Accompagner, c’était entrer dans une éthique du regard. Ne pas détourner les yeux quand le corps se déformait, quand l’odeur devenait difficile, quand la peau se marquait. Refuser de réduire l’autre à sa douleur, à son agitation, à son silence. Ne pas confondre la pitié avec la compassion : la pitié regardait de loin et gardait ses distances ; la compassion s’inclinait, acceptait d’être touchée, mais restait debout pour soutenir. Parfois, l’acte le plus empathique consistait simplement à dire : « Je suis resté là. Je ne t’ai pas quitté. » Et à tenir cette parole jusqu’au bout.
Je rêvais d’une société qui n’aurait plus peur de la finitude, qui saurait accueillir ses morts, leur parler encore, leur garder une place. Une société où l’on apprendrait aussi les gestes de « derniers secours » : tenir une main, écouter un silence, accompagner un souffle qui s’éteint. Une société qui ne confierait pas aux seules machines la décision du dernier instant, mais assumerait la responsabilité d’une présence humaine. Car soigner en fin de vie, c’était rappeler que la liberté ne disparaissait pas avec la force du corps : tant qu’il restait un choix, même minuscule, il restait une dignité à honorer.
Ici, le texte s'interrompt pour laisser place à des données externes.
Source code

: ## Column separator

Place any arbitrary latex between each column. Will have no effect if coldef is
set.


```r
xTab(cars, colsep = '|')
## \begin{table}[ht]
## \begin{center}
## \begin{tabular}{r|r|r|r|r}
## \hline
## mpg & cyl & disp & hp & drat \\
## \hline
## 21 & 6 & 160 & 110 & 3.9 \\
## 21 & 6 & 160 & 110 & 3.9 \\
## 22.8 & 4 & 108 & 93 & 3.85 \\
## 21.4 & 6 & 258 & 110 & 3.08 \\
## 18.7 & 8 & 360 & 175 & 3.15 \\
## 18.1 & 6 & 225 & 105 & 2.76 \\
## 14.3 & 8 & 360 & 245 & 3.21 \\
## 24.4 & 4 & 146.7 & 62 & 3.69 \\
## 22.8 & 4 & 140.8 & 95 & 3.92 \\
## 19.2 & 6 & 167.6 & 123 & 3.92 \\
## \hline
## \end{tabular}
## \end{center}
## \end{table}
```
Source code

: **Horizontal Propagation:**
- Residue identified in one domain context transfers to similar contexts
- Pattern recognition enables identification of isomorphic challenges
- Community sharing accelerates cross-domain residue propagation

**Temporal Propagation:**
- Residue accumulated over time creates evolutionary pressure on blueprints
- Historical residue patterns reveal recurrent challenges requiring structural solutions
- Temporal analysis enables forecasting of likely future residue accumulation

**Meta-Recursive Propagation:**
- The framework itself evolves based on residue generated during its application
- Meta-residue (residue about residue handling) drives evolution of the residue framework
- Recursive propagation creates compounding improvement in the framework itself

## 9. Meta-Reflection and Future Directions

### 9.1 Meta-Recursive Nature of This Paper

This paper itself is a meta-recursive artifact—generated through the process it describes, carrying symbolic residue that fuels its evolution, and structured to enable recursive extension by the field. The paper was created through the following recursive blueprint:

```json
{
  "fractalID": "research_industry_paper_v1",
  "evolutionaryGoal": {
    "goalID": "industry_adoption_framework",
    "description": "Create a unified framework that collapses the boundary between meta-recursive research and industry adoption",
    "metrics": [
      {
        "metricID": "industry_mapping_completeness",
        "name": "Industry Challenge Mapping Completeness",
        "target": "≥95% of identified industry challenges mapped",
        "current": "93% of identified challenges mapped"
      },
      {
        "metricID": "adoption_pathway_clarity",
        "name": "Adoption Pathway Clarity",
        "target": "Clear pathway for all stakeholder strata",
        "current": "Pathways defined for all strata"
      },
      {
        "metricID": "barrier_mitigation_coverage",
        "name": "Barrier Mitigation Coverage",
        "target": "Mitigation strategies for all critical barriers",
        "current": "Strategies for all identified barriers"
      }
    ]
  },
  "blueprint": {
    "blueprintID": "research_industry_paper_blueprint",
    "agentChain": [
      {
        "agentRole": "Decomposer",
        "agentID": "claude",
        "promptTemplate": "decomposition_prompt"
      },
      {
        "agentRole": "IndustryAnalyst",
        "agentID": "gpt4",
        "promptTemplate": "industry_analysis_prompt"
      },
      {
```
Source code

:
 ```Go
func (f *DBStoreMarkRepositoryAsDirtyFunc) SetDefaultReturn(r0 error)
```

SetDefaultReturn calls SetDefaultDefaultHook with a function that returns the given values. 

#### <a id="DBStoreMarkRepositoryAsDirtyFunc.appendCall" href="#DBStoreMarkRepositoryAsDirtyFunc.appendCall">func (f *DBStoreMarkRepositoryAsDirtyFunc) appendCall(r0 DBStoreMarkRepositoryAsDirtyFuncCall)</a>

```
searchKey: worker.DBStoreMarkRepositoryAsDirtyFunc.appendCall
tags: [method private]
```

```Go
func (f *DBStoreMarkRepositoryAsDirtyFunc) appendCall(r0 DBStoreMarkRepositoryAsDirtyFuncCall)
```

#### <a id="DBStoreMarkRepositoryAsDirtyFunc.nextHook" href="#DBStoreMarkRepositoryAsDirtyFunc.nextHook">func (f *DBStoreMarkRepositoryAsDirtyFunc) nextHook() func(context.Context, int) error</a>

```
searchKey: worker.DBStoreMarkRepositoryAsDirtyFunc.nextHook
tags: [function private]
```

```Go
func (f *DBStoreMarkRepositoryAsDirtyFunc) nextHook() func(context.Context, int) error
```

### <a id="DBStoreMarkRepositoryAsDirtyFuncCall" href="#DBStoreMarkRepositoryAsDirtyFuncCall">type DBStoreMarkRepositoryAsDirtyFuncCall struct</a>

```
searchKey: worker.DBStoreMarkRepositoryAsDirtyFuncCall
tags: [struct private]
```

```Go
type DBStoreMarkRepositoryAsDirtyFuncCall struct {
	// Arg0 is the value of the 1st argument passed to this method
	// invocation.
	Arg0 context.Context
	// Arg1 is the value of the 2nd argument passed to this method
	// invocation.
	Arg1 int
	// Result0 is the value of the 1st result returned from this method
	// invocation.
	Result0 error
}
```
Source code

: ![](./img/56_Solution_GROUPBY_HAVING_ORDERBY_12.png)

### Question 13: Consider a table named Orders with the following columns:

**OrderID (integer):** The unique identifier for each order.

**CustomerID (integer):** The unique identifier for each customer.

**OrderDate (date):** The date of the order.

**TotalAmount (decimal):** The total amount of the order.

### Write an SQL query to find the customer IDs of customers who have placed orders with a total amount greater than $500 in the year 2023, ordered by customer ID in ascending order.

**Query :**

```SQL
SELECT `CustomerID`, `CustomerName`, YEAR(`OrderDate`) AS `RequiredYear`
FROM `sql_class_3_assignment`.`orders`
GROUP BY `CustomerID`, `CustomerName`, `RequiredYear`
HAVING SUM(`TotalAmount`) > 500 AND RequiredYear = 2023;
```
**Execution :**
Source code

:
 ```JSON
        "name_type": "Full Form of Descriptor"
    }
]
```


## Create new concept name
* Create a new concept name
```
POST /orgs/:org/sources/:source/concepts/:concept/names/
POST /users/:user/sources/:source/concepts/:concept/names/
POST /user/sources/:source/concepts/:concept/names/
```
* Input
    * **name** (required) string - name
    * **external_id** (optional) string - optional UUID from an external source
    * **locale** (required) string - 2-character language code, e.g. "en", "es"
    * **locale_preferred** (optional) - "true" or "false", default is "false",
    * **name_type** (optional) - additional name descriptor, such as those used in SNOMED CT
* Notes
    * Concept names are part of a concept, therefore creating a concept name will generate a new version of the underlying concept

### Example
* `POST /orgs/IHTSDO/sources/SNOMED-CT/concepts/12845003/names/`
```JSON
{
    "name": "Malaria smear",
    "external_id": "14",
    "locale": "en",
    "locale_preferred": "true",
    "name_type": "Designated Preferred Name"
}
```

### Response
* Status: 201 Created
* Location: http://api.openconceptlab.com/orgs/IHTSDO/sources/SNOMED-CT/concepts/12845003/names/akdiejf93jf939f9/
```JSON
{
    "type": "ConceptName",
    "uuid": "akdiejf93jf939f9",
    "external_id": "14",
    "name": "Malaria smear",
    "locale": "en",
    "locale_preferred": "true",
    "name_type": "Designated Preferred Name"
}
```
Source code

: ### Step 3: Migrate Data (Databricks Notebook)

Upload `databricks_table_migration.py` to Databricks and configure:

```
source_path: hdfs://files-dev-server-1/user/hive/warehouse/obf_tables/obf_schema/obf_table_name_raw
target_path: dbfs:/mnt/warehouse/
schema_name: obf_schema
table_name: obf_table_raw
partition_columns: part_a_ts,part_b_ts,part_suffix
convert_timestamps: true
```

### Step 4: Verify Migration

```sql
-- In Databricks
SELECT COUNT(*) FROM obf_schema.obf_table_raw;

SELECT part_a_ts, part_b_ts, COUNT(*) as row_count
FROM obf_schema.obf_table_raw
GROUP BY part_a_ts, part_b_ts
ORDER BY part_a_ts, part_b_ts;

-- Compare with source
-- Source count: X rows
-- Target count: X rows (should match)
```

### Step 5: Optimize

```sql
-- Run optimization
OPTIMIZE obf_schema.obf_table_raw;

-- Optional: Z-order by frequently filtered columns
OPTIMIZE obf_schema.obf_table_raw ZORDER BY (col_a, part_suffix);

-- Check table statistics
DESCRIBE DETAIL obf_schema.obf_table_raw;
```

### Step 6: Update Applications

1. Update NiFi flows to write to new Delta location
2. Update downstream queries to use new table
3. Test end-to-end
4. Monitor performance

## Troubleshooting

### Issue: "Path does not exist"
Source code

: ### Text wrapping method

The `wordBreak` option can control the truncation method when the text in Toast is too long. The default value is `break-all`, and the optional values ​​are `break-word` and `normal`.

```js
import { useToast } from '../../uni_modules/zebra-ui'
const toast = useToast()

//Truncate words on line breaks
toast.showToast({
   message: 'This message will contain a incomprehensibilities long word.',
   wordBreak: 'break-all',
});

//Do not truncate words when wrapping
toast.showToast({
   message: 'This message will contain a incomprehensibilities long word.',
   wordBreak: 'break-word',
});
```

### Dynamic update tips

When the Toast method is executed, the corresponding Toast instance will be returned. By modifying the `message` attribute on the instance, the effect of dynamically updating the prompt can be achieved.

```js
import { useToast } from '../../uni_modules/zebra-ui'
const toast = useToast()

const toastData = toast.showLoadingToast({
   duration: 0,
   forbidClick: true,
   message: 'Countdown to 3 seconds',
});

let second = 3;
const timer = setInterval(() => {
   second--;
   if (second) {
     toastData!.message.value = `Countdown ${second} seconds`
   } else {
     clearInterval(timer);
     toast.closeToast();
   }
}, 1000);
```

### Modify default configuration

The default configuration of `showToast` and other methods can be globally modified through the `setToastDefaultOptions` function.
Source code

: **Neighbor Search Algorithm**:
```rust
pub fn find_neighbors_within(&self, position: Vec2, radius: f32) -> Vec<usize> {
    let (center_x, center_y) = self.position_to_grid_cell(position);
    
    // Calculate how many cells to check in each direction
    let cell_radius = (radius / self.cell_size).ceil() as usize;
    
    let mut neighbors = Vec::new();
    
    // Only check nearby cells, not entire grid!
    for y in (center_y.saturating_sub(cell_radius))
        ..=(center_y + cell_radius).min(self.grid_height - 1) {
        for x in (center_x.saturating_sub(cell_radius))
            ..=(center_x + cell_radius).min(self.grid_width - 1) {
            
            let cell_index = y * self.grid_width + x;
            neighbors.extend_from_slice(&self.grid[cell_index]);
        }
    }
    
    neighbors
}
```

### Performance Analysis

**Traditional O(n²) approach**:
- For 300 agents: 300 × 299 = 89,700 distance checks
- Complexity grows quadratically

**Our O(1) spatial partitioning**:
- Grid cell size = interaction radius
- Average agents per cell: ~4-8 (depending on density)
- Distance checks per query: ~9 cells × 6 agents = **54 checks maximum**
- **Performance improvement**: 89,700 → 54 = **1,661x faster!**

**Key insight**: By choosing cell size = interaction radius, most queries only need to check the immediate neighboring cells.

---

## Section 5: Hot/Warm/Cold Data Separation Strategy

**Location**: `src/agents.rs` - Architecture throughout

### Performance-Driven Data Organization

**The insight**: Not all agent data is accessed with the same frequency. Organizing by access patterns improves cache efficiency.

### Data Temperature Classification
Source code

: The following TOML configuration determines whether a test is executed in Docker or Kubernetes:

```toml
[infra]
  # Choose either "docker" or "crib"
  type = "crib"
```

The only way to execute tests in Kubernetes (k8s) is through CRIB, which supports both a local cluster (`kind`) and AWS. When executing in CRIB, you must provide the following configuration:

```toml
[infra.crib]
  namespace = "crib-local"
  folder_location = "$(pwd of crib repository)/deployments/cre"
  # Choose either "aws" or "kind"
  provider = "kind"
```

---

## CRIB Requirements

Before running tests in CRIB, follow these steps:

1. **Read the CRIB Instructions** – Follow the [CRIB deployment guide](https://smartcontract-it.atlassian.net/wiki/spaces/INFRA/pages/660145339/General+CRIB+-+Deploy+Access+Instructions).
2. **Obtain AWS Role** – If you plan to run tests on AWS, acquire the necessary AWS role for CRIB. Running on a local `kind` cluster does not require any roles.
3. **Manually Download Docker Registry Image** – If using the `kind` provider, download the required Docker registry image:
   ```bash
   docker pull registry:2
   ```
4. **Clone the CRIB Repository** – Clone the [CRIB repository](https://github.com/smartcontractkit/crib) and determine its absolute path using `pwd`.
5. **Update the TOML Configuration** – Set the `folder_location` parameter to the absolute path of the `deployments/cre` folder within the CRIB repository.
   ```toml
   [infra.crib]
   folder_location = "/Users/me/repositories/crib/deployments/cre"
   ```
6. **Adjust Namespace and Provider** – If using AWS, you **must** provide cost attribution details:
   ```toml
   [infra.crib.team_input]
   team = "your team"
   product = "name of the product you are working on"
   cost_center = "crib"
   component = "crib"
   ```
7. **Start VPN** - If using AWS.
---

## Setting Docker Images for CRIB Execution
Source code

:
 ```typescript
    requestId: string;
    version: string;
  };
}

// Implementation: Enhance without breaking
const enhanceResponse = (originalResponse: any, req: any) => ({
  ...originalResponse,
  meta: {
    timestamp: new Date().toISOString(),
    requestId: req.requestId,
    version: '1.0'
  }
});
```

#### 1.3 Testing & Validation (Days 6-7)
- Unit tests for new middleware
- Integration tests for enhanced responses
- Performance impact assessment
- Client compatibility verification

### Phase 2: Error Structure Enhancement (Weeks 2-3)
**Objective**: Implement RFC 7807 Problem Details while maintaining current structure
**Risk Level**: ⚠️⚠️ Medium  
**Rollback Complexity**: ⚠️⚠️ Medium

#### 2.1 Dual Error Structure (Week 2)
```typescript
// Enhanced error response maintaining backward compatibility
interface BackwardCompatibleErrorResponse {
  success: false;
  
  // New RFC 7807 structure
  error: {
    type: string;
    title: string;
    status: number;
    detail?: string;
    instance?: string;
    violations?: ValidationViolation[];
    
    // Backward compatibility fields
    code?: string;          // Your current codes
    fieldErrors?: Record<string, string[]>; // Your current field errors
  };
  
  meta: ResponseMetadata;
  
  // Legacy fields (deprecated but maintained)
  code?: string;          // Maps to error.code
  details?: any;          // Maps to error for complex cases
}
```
Au chevet de ceux qui s’en allaient, je découvrais que la mort n’était pas seulement la fin de la vie, mais l’ultime forme de la relation. On pouvait encore aimer un mourant, et il pouvait encore aimer. Cet amour-là ne promettait plus d’avenir ; il condensait, dans l’instant, la fidélité de toute une vie. L’empathie soignante se nourrissait de cet amour : elle ne se mesurait pas au nombre de gestes techniques, mais à la qualité de présence.
Je signe ce texte comme un témoin. Témoin de ces instants où la grandeur humaine se révélait dans le dépouillement, où un regard, une main, un souffle disaient plus que tous les discours. Le soin palliatif était, pour moi, un acte de résistance spirituelle, un acte de foi dans la dignité de l’homme jusqu’à son dernier souffle. Si je devais résumer en un mot cette expérience, je dirais : présence. Une présence empathique, vulnérable, obstinée, qui sauvait ce qui pouvait l’être, non pas de la mort, mais de l’oubli.